I would like to point out that your CAD application can most likely do this for you. Just make a parametric drawing and sweep the values you need. This may be more practical as you go forward since the cad application can effortlessly make changes based on geometric constraints and you don't need to calculate this.
Image 1: Parametric sweep of one value. No harder than typing 3 values. Note the drawing s intentionally exaggerated.
Making the sweep by script is not much harder. This opens up statistical analysis by montecarlo simulation. Doing it this way reduces chance of error made during the mathematical analysis. Of course, this is both a good thing and a bad thing.
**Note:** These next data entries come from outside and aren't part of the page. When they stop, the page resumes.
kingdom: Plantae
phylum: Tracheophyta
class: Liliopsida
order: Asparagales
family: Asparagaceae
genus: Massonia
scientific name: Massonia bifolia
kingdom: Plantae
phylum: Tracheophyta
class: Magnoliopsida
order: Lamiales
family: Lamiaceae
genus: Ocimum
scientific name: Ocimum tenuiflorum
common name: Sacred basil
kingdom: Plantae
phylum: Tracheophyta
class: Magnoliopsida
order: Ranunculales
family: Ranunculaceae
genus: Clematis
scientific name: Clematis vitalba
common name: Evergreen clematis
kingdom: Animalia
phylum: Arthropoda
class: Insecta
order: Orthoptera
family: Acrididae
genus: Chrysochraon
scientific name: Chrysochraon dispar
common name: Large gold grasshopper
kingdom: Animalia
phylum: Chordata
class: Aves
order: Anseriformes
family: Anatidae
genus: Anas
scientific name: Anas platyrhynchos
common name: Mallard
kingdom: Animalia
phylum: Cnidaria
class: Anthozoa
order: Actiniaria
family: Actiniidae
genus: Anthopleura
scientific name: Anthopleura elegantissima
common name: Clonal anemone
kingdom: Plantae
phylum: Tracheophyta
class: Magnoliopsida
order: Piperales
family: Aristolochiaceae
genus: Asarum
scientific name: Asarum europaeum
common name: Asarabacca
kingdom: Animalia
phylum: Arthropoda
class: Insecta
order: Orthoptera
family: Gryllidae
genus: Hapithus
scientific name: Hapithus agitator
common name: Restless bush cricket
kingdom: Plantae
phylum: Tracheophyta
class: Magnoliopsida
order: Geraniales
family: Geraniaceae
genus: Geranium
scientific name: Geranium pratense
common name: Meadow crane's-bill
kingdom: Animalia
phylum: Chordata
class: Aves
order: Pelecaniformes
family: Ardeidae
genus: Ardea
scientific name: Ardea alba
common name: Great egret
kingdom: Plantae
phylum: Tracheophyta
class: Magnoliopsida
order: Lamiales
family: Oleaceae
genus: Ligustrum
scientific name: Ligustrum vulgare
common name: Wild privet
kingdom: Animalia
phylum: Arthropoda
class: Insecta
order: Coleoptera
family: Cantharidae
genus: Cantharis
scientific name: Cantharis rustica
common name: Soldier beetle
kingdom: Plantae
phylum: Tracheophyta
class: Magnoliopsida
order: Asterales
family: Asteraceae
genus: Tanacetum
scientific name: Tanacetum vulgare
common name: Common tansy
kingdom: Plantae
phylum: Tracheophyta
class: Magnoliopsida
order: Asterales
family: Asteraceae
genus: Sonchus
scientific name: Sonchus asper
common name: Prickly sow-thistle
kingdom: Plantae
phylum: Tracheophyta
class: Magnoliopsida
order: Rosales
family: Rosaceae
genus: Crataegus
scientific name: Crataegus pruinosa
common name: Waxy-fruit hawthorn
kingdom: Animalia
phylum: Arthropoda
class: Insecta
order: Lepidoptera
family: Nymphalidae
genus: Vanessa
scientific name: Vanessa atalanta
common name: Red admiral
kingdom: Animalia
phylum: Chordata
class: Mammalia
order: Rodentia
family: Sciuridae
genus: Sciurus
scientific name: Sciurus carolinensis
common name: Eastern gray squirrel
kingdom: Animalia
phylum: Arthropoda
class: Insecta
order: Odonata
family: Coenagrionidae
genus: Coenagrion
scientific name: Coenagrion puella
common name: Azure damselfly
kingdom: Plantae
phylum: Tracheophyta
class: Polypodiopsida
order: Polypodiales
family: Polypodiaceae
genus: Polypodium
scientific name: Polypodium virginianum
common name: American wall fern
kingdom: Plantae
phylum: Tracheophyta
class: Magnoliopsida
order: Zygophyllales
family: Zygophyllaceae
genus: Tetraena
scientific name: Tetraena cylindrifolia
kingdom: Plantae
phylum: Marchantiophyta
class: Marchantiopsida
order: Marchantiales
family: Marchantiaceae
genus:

Analytical analysis can give insights into global minima, but as the complexity of your analysis grows this might not be feasible so a local minima may suffice.
But yeah you can calculate this by hand too, the problem is that one you start adding the things you now consider trivial this may no longer be a trivial extension.
Image 2: Vector expression
You can express this as a equation of vector expressions
$$
\vec a + \vec b + \vec c = 0
$$
where $\vec a$ is known, magnitude of $\vec b$ is known and direction of $\vec c$ is linked to vector $\vec b$. So vector $\vec b$ is $D \cdot \{sin(\theta), cos(\theta)\}$ therefore $\vec c$ is $x \cdot\{-cos(\theta), sin(\theta)\}$. Since you have 2 directions and 2 unknowns this is solvable. But i wont take this further.